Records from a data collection
====

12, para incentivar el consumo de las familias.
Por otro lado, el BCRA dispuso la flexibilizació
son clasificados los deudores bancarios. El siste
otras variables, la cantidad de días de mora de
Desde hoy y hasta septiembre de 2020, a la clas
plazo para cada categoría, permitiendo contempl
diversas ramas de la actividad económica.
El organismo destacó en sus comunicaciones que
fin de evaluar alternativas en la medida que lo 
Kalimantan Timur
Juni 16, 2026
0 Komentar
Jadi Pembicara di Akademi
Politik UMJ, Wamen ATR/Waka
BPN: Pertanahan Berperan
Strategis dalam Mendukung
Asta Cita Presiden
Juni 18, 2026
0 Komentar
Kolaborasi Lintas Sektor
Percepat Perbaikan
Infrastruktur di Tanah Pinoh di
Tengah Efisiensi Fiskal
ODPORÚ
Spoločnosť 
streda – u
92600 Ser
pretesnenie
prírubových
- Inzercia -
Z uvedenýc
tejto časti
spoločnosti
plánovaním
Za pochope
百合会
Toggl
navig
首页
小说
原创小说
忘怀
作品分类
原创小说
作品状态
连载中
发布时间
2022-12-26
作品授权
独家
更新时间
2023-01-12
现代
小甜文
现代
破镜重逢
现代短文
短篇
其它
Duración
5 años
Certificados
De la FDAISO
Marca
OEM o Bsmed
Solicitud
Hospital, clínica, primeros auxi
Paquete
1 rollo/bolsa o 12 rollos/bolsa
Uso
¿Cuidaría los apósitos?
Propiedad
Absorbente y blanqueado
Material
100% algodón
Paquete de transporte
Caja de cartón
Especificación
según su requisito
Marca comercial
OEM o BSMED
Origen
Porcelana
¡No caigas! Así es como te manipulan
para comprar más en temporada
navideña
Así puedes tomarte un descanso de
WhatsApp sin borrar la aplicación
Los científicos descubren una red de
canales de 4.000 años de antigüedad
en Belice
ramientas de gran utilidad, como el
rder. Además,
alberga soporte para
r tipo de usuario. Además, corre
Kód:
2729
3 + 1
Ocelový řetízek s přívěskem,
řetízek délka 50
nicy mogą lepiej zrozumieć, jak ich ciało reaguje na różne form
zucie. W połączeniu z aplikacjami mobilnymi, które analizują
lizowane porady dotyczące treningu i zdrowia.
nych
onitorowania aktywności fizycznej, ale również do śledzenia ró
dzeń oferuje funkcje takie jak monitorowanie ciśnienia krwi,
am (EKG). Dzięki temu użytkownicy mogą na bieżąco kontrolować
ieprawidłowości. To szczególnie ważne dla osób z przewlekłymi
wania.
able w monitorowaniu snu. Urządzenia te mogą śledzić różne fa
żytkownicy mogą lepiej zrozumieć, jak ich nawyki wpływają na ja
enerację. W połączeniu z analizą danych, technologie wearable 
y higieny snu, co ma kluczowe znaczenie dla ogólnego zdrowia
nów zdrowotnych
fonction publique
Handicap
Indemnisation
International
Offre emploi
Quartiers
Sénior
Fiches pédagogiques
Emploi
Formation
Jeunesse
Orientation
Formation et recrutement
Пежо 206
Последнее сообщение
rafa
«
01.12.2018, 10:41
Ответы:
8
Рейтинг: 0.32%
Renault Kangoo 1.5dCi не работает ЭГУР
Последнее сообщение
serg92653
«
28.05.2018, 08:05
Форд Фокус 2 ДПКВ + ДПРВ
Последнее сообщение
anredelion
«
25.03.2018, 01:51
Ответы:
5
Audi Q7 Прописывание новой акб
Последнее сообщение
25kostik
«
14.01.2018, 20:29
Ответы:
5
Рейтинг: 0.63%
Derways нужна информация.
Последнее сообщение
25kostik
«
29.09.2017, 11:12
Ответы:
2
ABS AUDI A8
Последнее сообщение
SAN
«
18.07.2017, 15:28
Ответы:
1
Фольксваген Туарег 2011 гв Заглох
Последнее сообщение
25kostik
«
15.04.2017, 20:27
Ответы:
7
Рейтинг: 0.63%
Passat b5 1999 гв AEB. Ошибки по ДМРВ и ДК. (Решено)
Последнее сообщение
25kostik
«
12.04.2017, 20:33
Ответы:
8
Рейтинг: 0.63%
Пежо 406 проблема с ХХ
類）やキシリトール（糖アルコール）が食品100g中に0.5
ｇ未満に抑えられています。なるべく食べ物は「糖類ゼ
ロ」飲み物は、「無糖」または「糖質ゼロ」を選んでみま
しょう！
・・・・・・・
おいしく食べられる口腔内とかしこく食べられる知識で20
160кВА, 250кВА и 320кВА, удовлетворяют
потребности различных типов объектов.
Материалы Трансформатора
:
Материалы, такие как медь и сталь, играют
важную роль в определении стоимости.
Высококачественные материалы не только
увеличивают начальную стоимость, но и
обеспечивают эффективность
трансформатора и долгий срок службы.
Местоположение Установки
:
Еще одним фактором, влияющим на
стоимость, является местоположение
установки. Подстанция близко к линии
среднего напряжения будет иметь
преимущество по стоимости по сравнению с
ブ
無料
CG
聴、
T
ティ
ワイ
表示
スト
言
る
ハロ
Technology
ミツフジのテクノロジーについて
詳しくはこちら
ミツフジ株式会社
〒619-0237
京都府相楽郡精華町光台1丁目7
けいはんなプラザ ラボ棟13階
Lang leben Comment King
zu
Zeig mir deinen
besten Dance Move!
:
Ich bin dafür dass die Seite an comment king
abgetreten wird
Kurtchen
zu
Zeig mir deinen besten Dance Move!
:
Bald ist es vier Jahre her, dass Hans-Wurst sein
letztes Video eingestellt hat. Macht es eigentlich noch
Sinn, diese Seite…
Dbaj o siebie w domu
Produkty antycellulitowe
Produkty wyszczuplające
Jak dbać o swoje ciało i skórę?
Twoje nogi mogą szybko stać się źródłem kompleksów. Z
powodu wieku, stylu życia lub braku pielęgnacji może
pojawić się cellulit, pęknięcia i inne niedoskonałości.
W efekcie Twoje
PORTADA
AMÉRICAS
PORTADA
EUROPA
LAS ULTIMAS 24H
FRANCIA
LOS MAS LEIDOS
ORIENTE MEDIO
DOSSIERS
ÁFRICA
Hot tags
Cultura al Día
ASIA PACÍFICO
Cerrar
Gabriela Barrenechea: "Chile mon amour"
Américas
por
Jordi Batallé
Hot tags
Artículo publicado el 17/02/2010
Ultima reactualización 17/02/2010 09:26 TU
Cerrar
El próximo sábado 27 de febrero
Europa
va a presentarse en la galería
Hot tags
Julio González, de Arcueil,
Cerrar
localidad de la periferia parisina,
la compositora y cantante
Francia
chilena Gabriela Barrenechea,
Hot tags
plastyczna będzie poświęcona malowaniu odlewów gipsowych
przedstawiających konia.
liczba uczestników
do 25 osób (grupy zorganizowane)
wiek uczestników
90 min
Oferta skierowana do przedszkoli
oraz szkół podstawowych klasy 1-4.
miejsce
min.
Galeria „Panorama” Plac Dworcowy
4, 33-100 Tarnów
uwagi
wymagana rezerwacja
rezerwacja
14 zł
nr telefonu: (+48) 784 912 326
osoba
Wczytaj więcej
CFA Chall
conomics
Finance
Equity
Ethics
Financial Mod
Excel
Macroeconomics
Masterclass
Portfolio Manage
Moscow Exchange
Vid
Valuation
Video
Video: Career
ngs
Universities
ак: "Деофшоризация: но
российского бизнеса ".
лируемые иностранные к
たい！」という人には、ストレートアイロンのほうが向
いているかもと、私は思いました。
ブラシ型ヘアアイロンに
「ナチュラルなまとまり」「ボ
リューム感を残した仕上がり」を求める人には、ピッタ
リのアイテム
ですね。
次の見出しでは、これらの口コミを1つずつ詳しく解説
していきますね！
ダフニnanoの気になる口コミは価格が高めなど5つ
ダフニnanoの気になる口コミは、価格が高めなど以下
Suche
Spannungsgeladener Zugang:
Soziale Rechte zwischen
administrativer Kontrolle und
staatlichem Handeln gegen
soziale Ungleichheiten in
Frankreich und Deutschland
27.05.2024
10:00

====

▶ [PROBLEM STATEMENT]:
Gather every line above that contains the string "Gabriela", and copy each one in full. Uppercase and lowercase letters count as different.

▶ [ANSWER BELOW]:
Gabriela Barrenechea: "Chile mon amour"
chilena Gabriela Barrenechea,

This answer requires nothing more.